By providing their example online, they hope to inspire others who have felt overwhelmed by the process and to introduce other farmers to the idea of cannabis as an additional revenue stream.

Documentation sent to Health Canada for micro-licensing application

A lot of the licensing process involved sending very literal examples of how they intended to meet Health Canada’s requirements. Submitted photo

‘Municipalities are the biggest bottlenecks for micro-cultivators’

Especially in the early days of legalization, cannabis cultivation and food production were seen by many as at odds with one another.

The City of Delta expressed concern about the number of vegetable-growing greenhouses being bought out by cannabis companies, and Richmond called for a moratorium on cultivation on the Agricultural Land Reserve (ALR), a provincial zone of more than 11 million acres of land prioritized for agriculture.
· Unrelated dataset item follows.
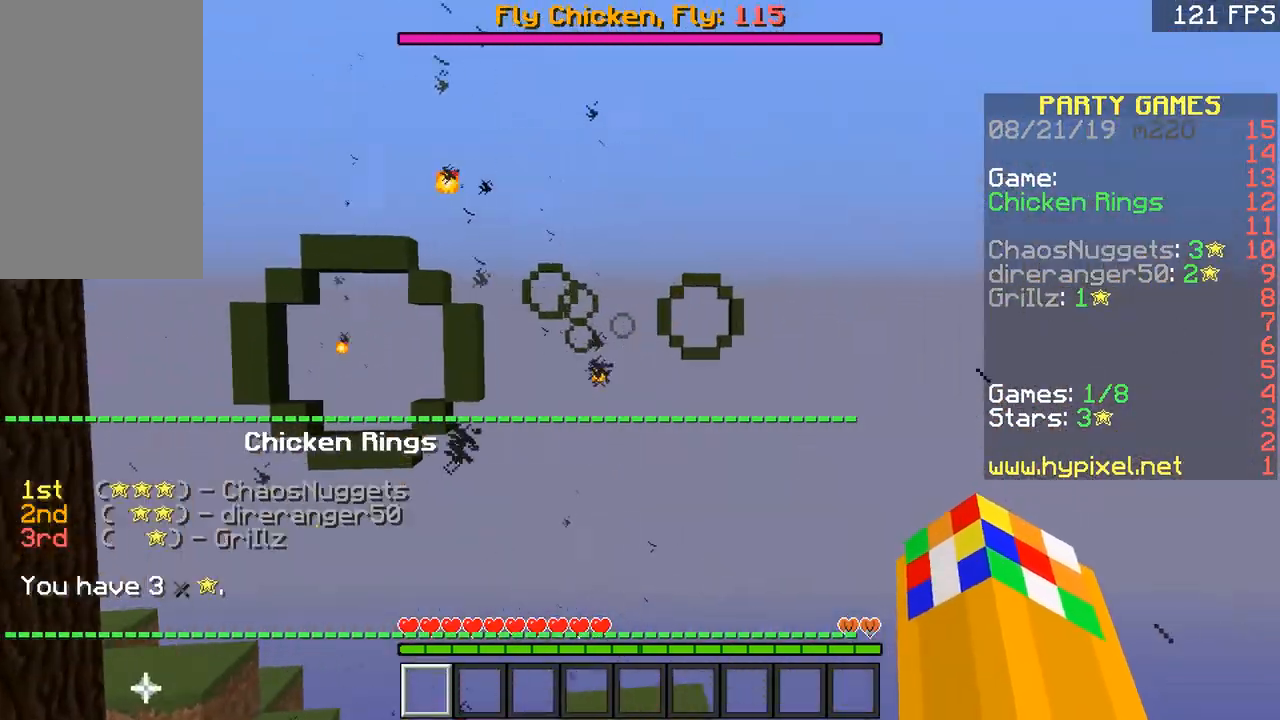
{"keys": ["s"], "mouse": [], "events": [[50, "a", "up"], [200, "w", "up"], [351, "a", "down"], [384, "a", "up"], [451, "s", "down"]]}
At the time, major greenhouse vegetable growers including Houwelings and SunSelect converted millions of square feet to grow cannabis.

However, in the case of Sea Dog Farm, adding cannabis to their crop rotation could improve their ability to grow fresh local food by providing a living wage.

Farmers, especially aspiring ones, face challenges including hefty mortgage payments and steep competition from foreign markets.

Sea Dog Farm micro cannabis on rack

Sea Dog has been refining its cannabis growing over the past two years. Katy and Shawn have decided to use auto flower seeds, which flower at a fixed interval rather than depending on the external light cycle to change. Beardless Claude pictured above. Submitted photo

But right now Katy says municipalities are the biggest bottlenecks for micro-cultivators.

“Municipalities have the greatest opportunity in decades to encourage food production on small farms,” she said.

Her advice to municipal governments is to let farmers dedicate up to 10 per cent of their land to grow cannabis. Sea Dog Farm didn’t have to get permission because it’s growing outdoors on the ALR, but Katy and Shawn have only converted 1/20th of an acre to pot production.

If the other 90 per cent of farms’ growing space had to be food, Katy says it would eliminate a lot of the problems in the Lower Mainland with vegetable farmers displacing their entire crops with cannabis.

“We need to focus on the food as well as the cannabis,” she said.